Department of Pathology and Immunology, Washington University School of Medicine, St Louis, MO, USA.
Department of Pathology and Immunology, Washington University School of Medicine, St Louis, MO, USA.
J Biomed Inform. 2021 May;117:103756. doi: 10.1016/j.jbi.2021.103756. Epub 2021 Mar 22.
Clinicians order laboratory tests in an effort to reduce diagnostic or therapeutic uncertainty. Information theory provides the opportunity to quantify the degree to which a test result is expected to reduce diagnostic uncertainty. We sought to apply information theory toward the evaluation and optimization of a diagnostic test threshold and to determine if the results would differ from those of conventional methodologies. We used a heparin/PF4 immunoassay (PF4 ELISA) as a case study.
The laboratory database was queried for PF4 ELISA and serotonin release assay (SRA) results during the study period, with the latter serving as the gold standard for the disease heparin-induced thrombocytopenia (HIT).
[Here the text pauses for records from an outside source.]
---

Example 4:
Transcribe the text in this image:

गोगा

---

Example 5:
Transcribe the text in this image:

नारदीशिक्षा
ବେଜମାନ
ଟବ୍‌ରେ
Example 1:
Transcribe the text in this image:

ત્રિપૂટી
The optimized diagnostic threshold of the PF4 ELISA test was compared using conventional versus information theoretic approaches under idealized (pretest probability = 50%) and realistic (pretest probability = 2.4%) testing conditions.
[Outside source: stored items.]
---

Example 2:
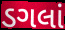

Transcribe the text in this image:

ડગલાં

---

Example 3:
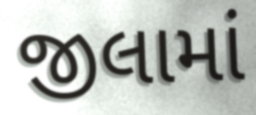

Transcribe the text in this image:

જીલામાં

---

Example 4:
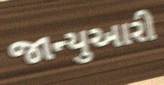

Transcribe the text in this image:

જાન્યુઆરી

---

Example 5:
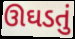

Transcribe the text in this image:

ઊઘડતું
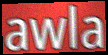
awla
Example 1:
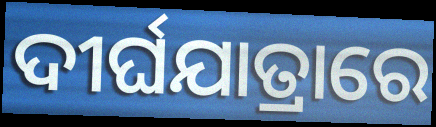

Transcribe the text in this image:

ଦୀର୍ଘଯାତ୍ରାରେ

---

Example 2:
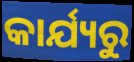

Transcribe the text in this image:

କାର୍ଯ୍ୟରୁ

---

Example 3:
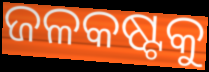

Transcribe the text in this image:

ଜଳକଷ୍ଟକୁ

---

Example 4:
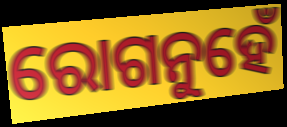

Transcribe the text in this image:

ରୋଗନୁହେଁ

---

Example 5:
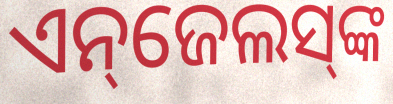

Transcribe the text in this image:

ଏନ୍‌ଜେଲସ୍‌ଙ୍କ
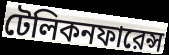
টেলিকনফারেন্স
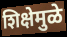
शिक्षेमुळे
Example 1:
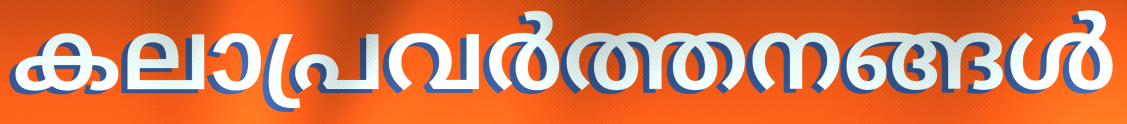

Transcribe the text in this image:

കലാപ്രവർത്തനങ്ങൾ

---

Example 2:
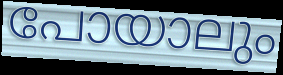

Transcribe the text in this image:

പോയാലും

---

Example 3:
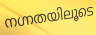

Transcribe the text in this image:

നഗ്നതയിലൂടെ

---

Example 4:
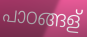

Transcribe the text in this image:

പാഠങ്ങള്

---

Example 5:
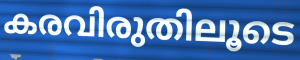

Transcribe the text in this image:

കരവിരുതിലൂടെ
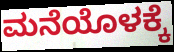
ಮನೆಯೊಳಕ್ಕೆ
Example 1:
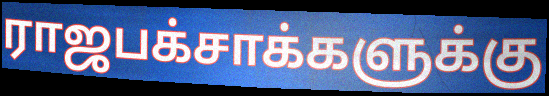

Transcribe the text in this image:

ராஜபக்சாக்களுக்கு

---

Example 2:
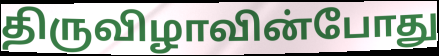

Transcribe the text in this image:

திருவிழாவின்போது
Under ideal testing conditions, both analyses yielded a similar optimized optical density (OD) threshold of OD > 0.79. Under realistic testing conditions, information theory suggested a higher threshold, OD > 1.5 versus OD > 0.6. Increasing the diagnostic threshold improved the global information value, the value of a positive test and the noise content with only a minute change in the negative test value.
Our information theoretic approach suggested that the current FDA approved cutoff (OD > 0.4) is overly permissive leading to loss of test value and injection of noise into an already complex diagnostic dilemma. Because our approach is purely statistical and takes as input data that are readily accessible in the clinical laboratory it offers a scalable and data-driven strategy for optimizing test value that may be widely applicable in the domain of laboratory medicine.
Information theory provides more meaningful measures of test value than the widely used accuracy-based metrics.
临床医生开具实验室检查,旨在降低诊断或治疗的不确定性。信息论提供了量化测试结果降低诊断不确定性程度的机会。我们试图将信息论应用于评估和优化诊断测试阈值,并确定其结果是否与传统方法学有所不同。我们使用肝素/PF4 免疫测定(PF4 ELISA)作为案例研究。
在研究期间,查询了实验室数据库中的 PF4 ELISA 和血清素释放测定(SRA)结果,后者作为疾病肝素诱导的血小板减少症(HIT)的金标准。使用理想(预测试概率= 50%)和现实(预测试概率= 2.4%)检测条件下的传统和信息理论方法比较 PF4 ELISA 测试的优化诊断阈值。
在理想的检测条件下,两种分析都得出了相似的优化光密度(OD)阈值,即 OD>0.79。在现实的检测条件下,信息论建议采用更高的阈值,即 OD>1.5 而非 OD>0.6。提高诊断阈值可改善全局信息值、阳性测试值和噪声含量,而仅对阴性测试值产生微小变化。
我们的信息理论方法表明,当前 FDA 批准的截止值(OD>0.4)过于宽松,导致测试价值损失,并将噪声注入到已经复杂的诊断难题中。由于我们的方法纯粹是基于统计学的,并且将易于在临床实验室中获取的数据作为输入,因此它提供了一种可扩展且基于数据的优化测试价值的策略,可能在实验室医学领域具有广泛的适用性。
信息论提供了比广泛使用的基于准确性的指标更有意义的测试价值衡量标准。